Multi-tier testing ensures both mathematical correctness and behavioral consistency:

```bash
# Mathematical validation (against Python reference)
cd reference && python validate_against_reference.py --database test_db

# Regression testing 
make installcheck
# OR alternative: ./test/run_tests.sh

# Performance benchmarking
./benchmark/run_benchmark.sh
```

**Validation Results**: 100% accuracy against Python reference implementations following Akinshin (2023) methods.

## Performance

Benchmarked results (5-iteration averages) show significant performance advantages:

- **up to 14x faster** than optimized PL/pgSQL (varies by function and array size)
- **Sub-millisecond to millisecond execution**: 0.06ms (1K quantiles) to 18.77ms (100K mean PL/pgSQL)  
- **Quantiles show biggest gains**: Consistent 12-14x faster than PL/pgSQL across all sizes
- **Mean functions scale differently**: Equal at 1K elements, 4x faster at 100K elements
- **Efficient quantile methods**: Empirical CDF fastest, Type 7 ~1.7x slower, Harrell-Davis 25-33x slower

For more details, see the [benchmark/README.md](benchmark/README.md).

## Development & Testing

```bash
# Build
make clean && make && sudo make install

# Test mathematical correctness
python reference/validate_against_reference.py

# Run regression tests
make installcheck

# Benchmark performance  
./benchmark/run_benchmark.sh
```

**Troubleshooting**: Install dev headers with `sudo apt-get install postgresql-server-dev-$(pg_config --version | grep -oP '\d+')`

## Disclaimer

The C implementation and PostgreSQL extension setup were generated by AI assistance, based on the self-written Python reference implementations in the `reference/` directory. These Python implementations follow the weighted statistics methods described in Akinshin (2023). 

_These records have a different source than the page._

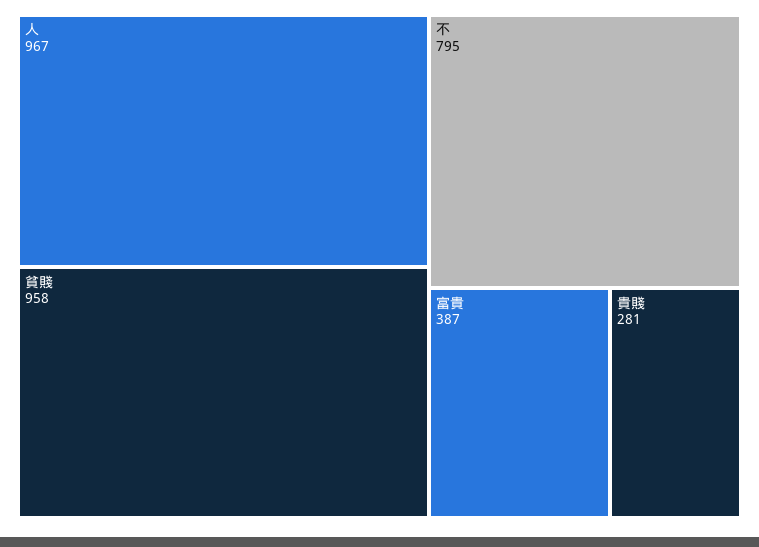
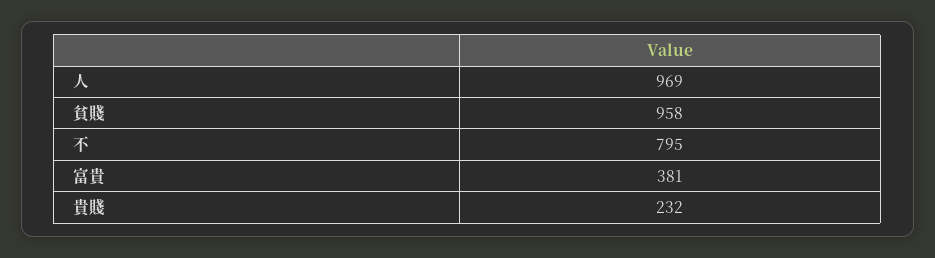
  {
-   "人": 967,
+   "人": 969,
    "貧賤": 958,
    "不": 795,
-   "富貴": 387,
+   "富貴": 381,
-   "貴賤": 281
+   "貴賤": 232
  }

All functions have been rigorously tested against the Python reference implementations to ensure mathematical correctness. The validation harness at `reference/validate_against_reference.py` compares results with high precision tolerance (typically 1e-10) across diverse test cases.

---

**Reference**: Akinshin, A. (2023). Weighted quantile estimators. *arXiv preprint*.

Production-ready PostgreSQL extension providing 7 mathematically validated weighted statistics functions with high performance and automatic sparse data handling.